### Assigned task:
Every line from the one containing "IX. THE FACTORS" to the one containing "Cetiner D., HAZNEDAROĞLU İ. C., ÖZCEBE O. İ." in the records below, both included, must be set down exactly, and no other line.

>>>>

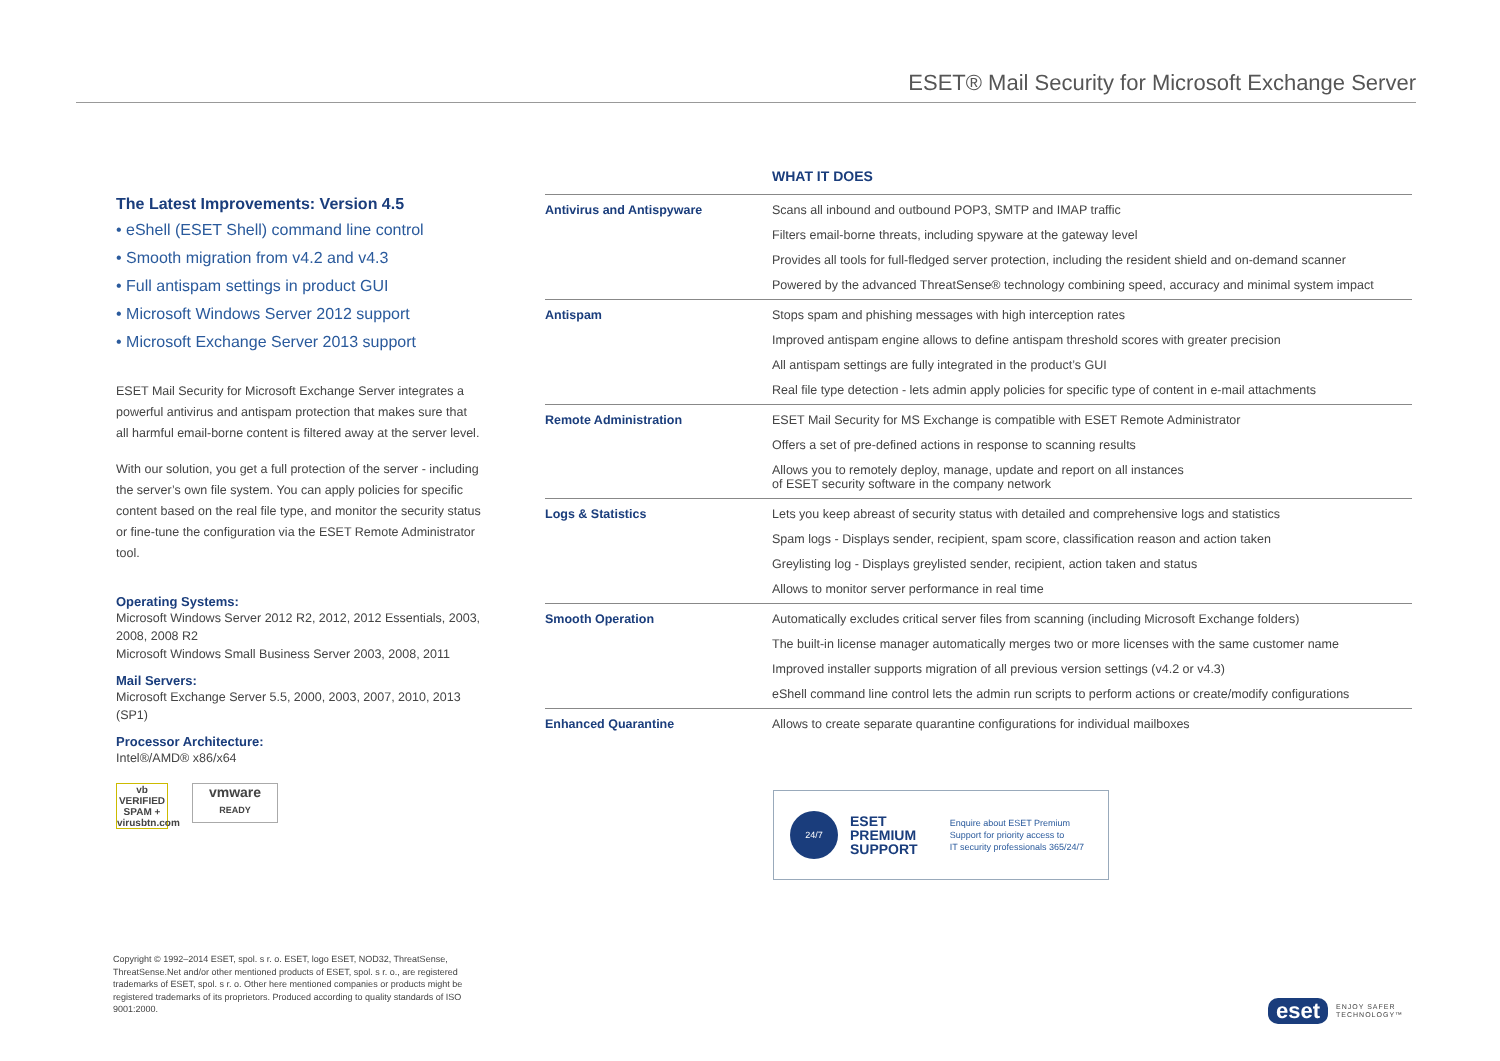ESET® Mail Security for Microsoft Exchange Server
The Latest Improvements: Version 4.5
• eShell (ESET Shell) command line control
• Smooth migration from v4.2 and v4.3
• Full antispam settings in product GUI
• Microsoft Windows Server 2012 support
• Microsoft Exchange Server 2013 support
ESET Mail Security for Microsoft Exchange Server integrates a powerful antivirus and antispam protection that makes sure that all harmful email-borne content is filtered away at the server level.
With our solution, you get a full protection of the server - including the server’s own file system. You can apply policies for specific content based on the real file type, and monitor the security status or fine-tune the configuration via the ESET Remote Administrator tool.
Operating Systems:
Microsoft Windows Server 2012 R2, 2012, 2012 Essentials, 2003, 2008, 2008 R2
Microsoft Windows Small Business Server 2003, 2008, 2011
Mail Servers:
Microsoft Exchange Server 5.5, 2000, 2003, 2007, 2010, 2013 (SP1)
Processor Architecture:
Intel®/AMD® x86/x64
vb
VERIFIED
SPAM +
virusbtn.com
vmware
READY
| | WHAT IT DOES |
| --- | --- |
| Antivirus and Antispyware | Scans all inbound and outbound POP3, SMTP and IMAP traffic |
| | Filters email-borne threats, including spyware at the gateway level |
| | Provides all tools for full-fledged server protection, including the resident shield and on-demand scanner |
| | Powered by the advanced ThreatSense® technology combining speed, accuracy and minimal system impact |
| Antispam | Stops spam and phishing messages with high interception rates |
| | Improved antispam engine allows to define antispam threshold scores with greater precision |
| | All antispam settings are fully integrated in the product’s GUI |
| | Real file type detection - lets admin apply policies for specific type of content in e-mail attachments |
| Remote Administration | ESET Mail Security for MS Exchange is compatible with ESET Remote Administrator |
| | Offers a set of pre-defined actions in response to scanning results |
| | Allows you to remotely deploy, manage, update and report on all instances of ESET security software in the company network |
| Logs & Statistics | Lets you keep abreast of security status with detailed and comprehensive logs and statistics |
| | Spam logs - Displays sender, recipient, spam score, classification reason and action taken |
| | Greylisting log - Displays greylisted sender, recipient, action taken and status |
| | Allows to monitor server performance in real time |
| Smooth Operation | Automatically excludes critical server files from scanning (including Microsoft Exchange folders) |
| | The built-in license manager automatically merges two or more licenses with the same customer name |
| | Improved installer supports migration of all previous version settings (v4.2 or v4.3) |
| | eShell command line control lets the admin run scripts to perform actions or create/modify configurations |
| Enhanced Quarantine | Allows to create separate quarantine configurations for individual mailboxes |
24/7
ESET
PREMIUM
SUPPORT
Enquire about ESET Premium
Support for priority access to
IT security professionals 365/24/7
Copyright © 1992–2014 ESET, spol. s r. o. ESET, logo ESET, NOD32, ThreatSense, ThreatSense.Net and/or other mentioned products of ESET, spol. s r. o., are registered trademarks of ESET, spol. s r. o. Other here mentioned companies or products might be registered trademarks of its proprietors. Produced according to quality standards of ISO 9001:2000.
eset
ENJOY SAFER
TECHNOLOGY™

<<<<
>>>>

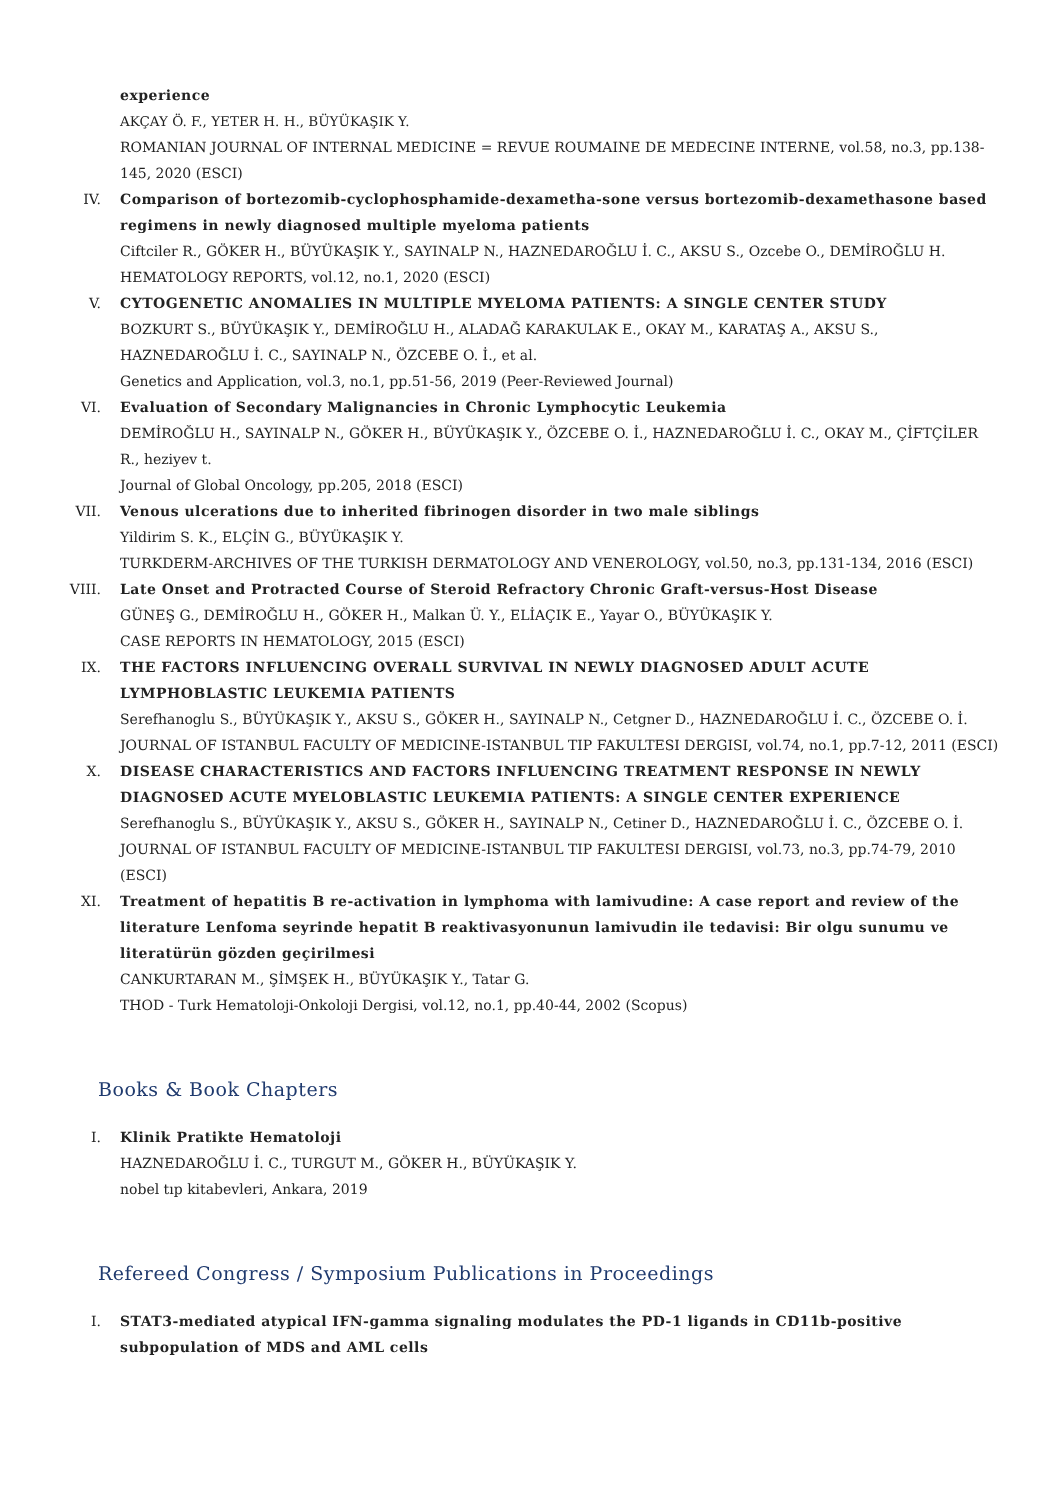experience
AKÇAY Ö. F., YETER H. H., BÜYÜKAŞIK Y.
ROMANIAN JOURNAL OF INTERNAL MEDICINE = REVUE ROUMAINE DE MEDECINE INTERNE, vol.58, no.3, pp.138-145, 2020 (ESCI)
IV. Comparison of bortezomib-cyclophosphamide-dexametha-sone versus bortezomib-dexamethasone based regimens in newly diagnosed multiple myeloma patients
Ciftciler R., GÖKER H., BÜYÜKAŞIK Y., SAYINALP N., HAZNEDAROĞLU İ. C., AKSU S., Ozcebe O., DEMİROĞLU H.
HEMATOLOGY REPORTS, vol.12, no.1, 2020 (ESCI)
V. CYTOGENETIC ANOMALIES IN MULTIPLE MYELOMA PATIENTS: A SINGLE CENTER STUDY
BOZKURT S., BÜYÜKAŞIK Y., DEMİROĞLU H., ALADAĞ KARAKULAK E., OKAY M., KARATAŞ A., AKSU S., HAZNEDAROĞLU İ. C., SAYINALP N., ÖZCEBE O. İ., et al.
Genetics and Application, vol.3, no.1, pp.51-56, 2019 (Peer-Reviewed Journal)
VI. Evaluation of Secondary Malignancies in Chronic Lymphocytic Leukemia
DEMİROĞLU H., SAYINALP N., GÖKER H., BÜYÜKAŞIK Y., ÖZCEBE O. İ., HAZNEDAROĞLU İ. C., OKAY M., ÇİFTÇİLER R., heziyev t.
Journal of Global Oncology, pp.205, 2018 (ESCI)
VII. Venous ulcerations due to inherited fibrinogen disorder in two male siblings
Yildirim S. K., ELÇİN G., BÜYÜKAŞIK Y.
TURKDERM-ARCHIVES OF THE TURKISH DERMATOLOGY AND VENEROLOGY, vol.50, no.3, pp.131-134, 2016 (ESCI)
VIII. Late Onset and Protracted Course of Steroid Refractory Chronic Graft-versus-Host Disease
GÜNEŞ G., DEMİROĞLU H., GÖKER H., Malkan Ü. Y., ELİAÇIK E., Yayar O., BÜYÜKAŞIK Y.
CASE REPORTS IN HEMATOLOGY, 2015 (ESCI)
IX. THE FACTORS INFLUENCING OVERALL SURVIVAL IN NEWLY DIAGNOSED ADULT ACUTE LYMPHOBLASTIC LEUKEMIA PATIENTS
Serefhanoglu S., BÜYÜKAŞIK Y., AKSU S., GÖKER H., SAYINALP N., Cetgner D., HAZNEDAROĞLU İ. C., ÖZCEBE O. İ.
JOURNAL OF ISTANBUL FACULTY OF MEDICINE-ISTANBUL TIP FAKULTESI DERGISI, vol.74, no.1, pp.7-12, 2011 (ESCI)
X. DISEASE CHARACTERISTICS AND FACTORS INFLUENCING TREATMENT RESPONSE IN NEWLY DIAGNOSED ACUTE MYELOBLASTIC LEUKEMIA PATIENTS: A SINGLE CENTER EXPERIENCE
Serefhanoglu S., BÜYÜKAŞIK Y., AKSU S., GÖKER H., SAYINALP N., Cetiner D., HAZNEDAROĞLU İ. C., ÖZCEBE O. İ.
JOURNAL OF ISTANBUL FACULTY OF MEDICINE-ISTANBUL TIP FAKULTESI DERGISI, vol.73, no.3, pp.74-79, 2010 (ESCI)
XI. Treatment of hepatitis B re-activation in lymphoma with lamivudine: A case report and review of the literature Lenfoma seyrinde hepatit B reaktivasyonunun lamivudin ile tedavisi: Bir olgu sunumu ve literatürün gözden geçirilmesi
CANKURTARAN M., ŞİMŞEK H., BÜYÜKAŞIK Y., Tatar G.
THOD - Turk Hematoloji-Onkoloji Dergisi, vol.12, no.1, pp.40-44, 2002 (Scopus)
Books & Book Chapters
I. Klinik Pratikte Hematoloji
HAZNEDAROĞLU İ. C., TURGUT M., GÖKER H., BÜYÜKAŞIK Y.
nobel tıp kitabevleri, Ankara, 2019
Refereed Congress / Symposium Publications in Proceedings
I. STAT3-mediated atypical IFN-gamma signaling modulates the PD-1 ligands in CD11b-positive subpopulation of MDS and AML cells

<<<<

### Task response:
IX. THE FACTORS INFLUENCING OVERALL SURVIVAL IN NEWLY DIAGNOSED ADULT ACUTE LYMPHOBLASTIC LEUKEMIA PATIENTS
Serefhanoglu S., BÜYÜKAŞIK Y., AKSU S., GÖKER H., SAYINALP N., Cetgner D., HAZNEDAROĞLU İ. C., ÖZCEBE O. İ.
JOURNAL OF ISTANBUL FACULTY OF MEDICINE-ISTANBUL TIP FAKULTESI DERGISI, vol.74, no.1, pp.7-12, 2011 (ESCI)
X. DISEASE CHARACTERISTICS AND FACTORS INFLUENCING TREATMENT RESPONSE IN NEWLY DIAGNOSED ACUTE MYELOBLASTIC LEUKEMIA PATIENTS: A SINGLE CENTER EXPERIENCE
Serefhanoglu S., BÜYÜKAŞIK Y., AKSU S., GÖKER H., SAYINALP N., Cetiner D., HAZNEDAROĞLU İ. C., ÖZCEBE O. İ.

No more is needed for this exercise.